Chart interpretation exercises
---

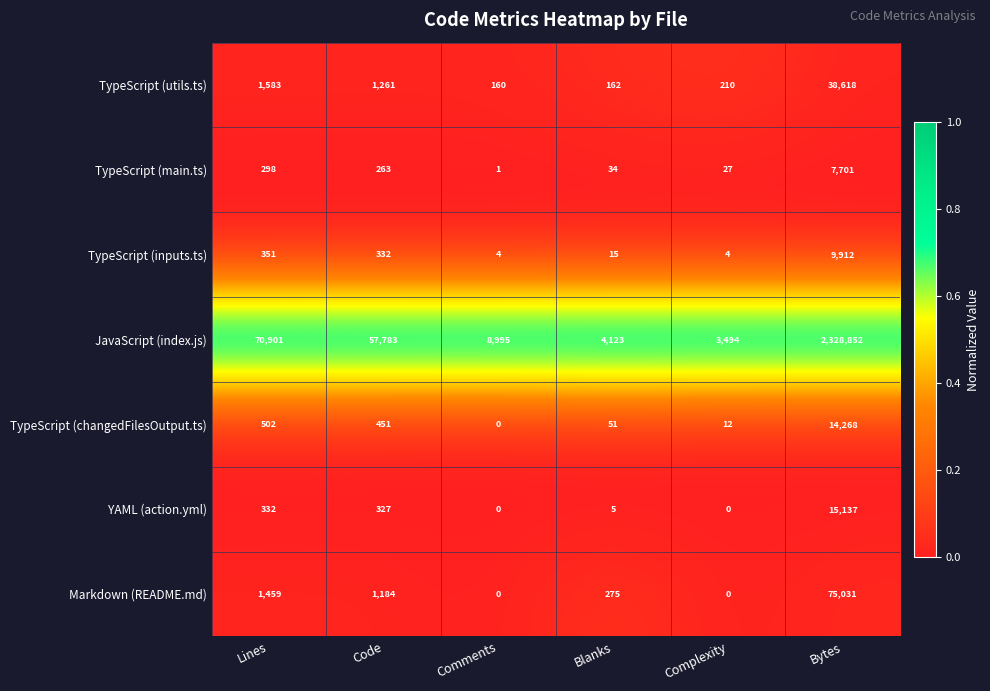

True or false: TypeScript (changedFilesOutput.ts) has a value of 51 at Blanks.

True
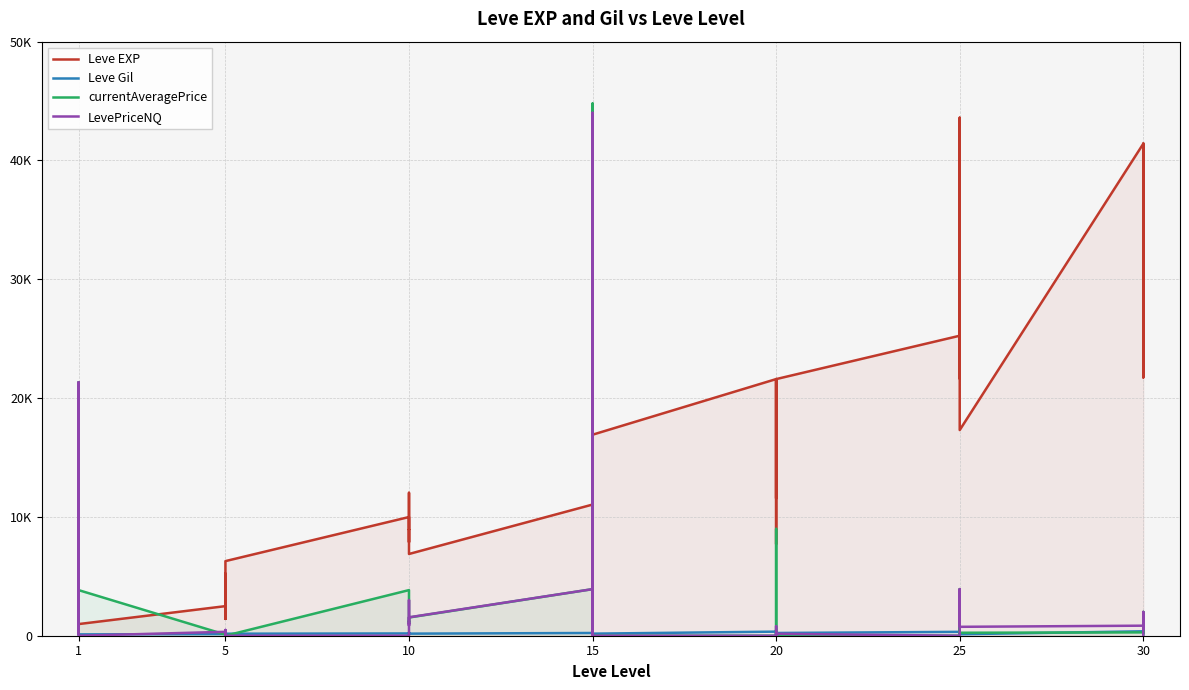

What are all the series names shown in the legend?

Leve EXP, Leve Gil, currentAveragePrice, LevePriceNQ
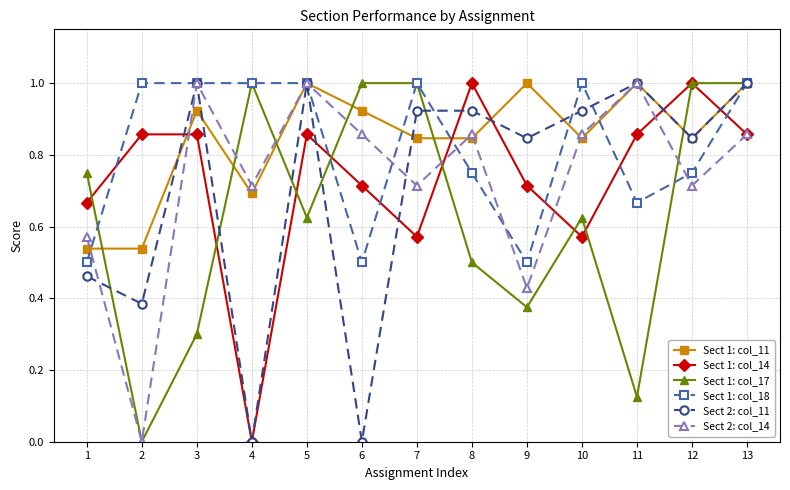

The value of Sect 1: col_17 at 10 is 1.0. True or false?

False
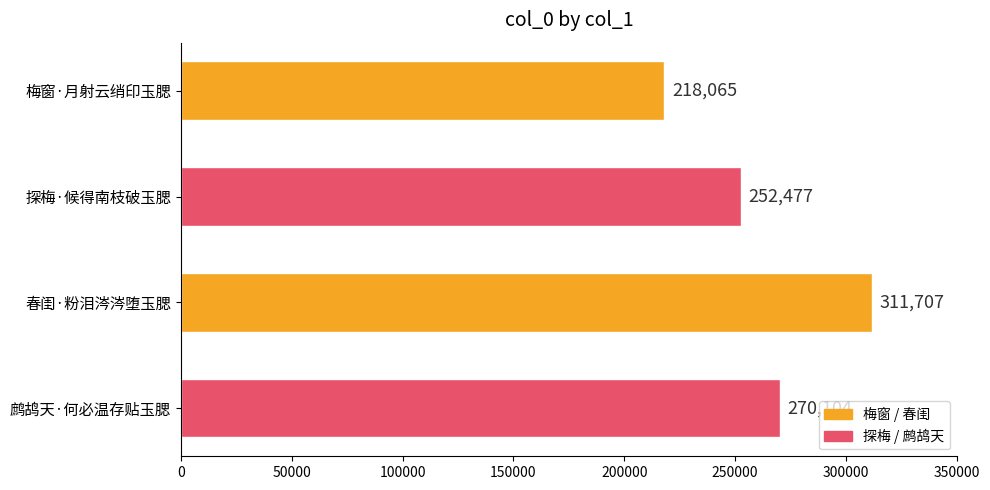

Reading top to bottom, list all the values displayed in this chart.

218065	252477	311707	270104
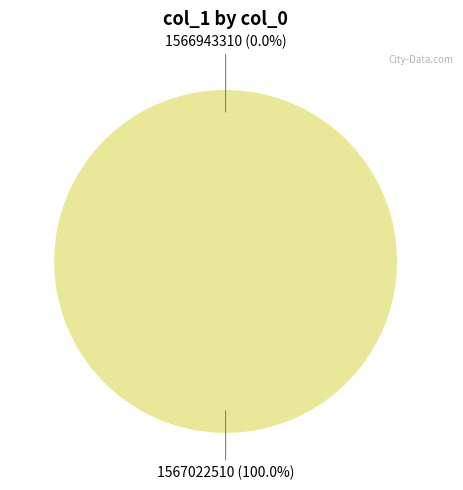

To the nearest percent, what is the difference between the 1566943310 and 1567022510 slice percentages?

100%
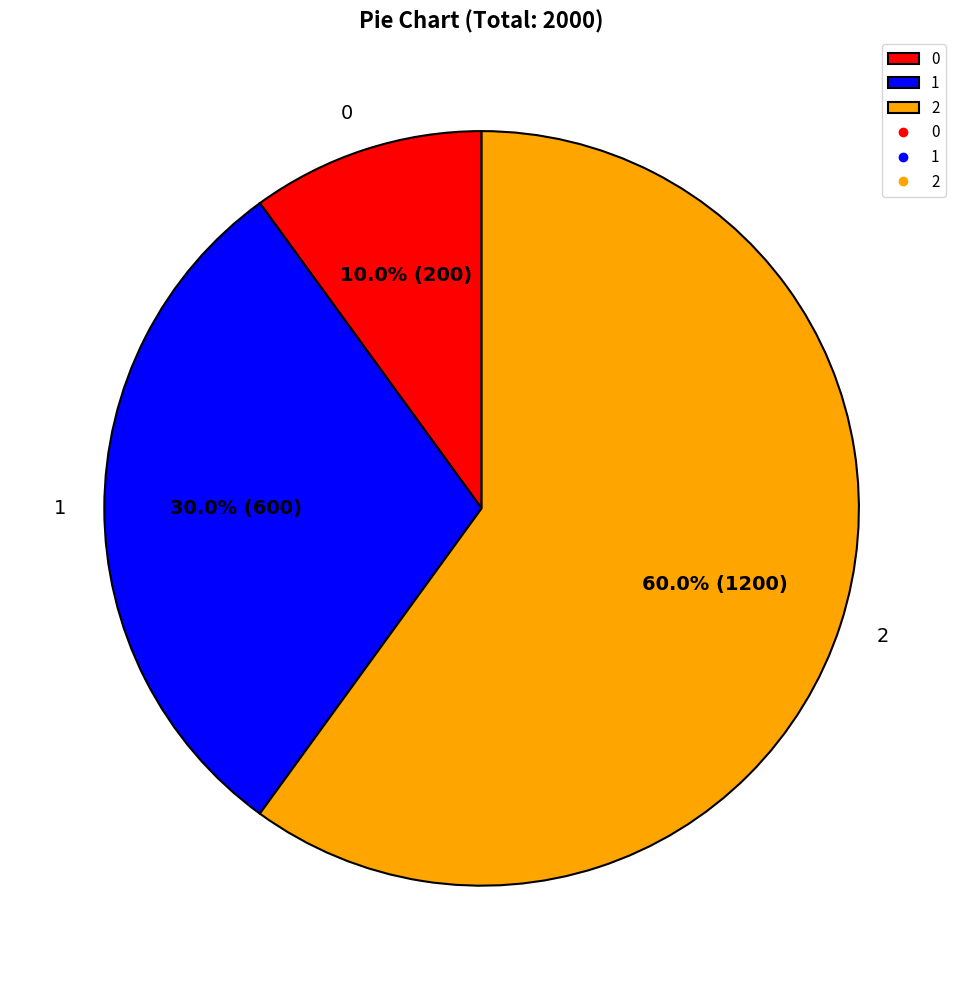

To the nearest percent, what is the difference between the largest and smallest slice percentages?

50%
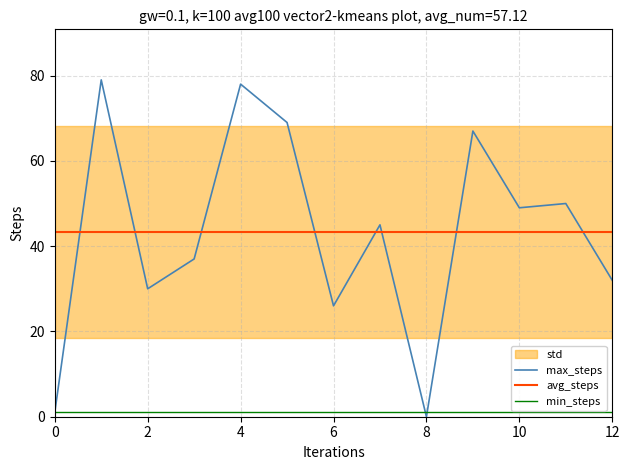

Does the chart have visible grid lines?

Yes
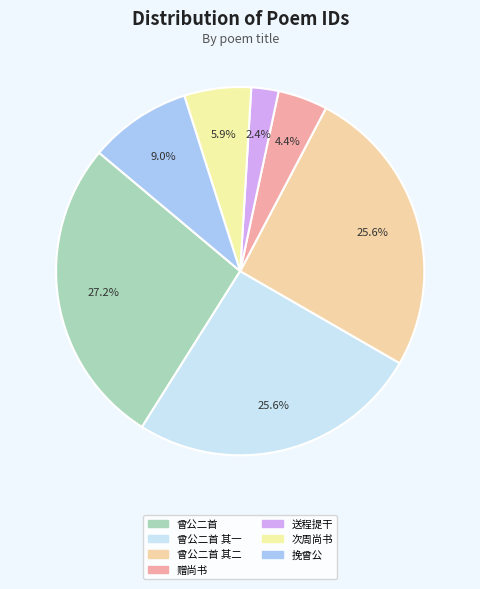

How many slices are in this pie chart?

7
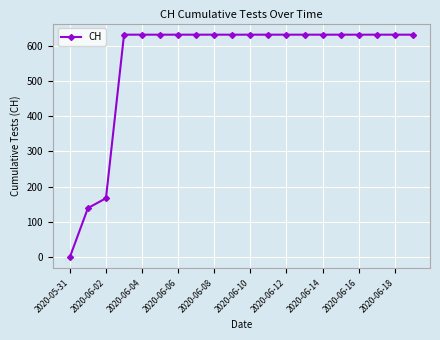

What is the average value?

552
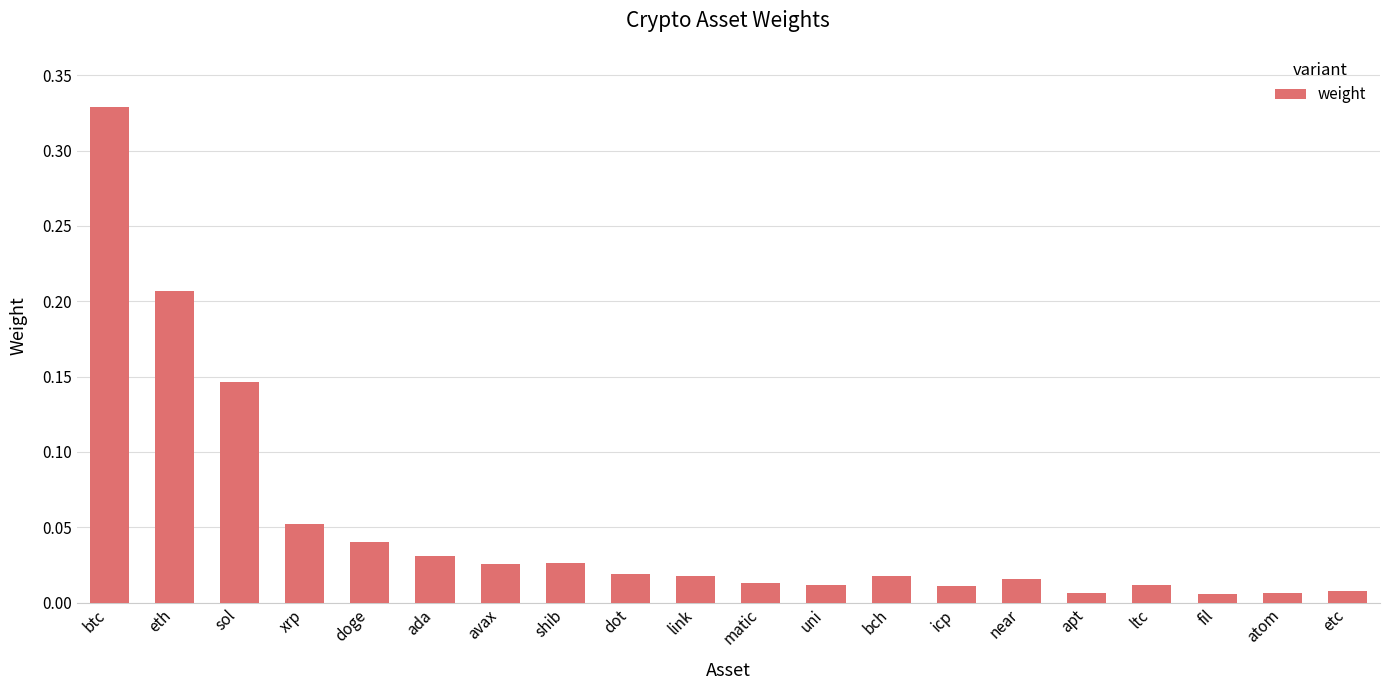

Which category has the highest value across all series?

btc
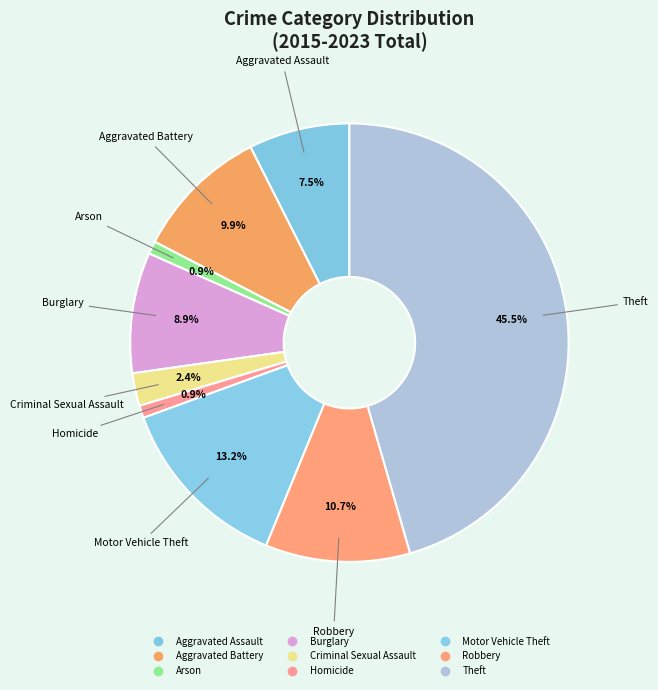

Which has a higher value, Aggravated Assault or Burglary?

Burglary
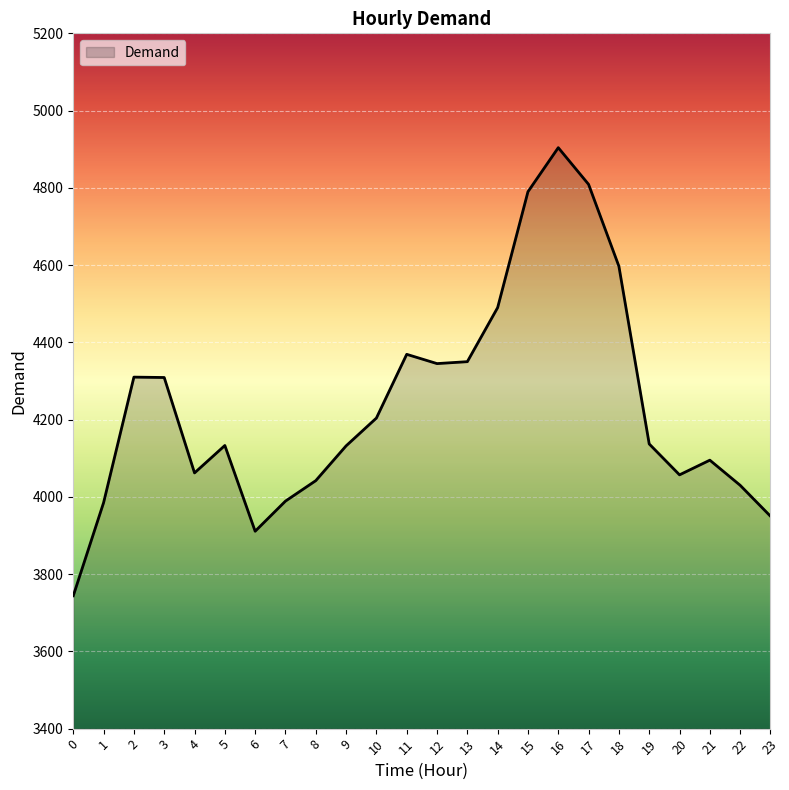

What is the sum of the values at 7 and 22?

8019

---

** Your goal **
Duplicate the lines of the data from the one containing "What is the average value?" through the end of the data, inclusive, leaving the pictures out.

** Written solution **
What is the average value?

552

Which category has the highest value across all series?

btc

Which has a higher value, Aggravated Assault or Burglary?

Burglary

What is the sum of the values at 7 and 22?

8019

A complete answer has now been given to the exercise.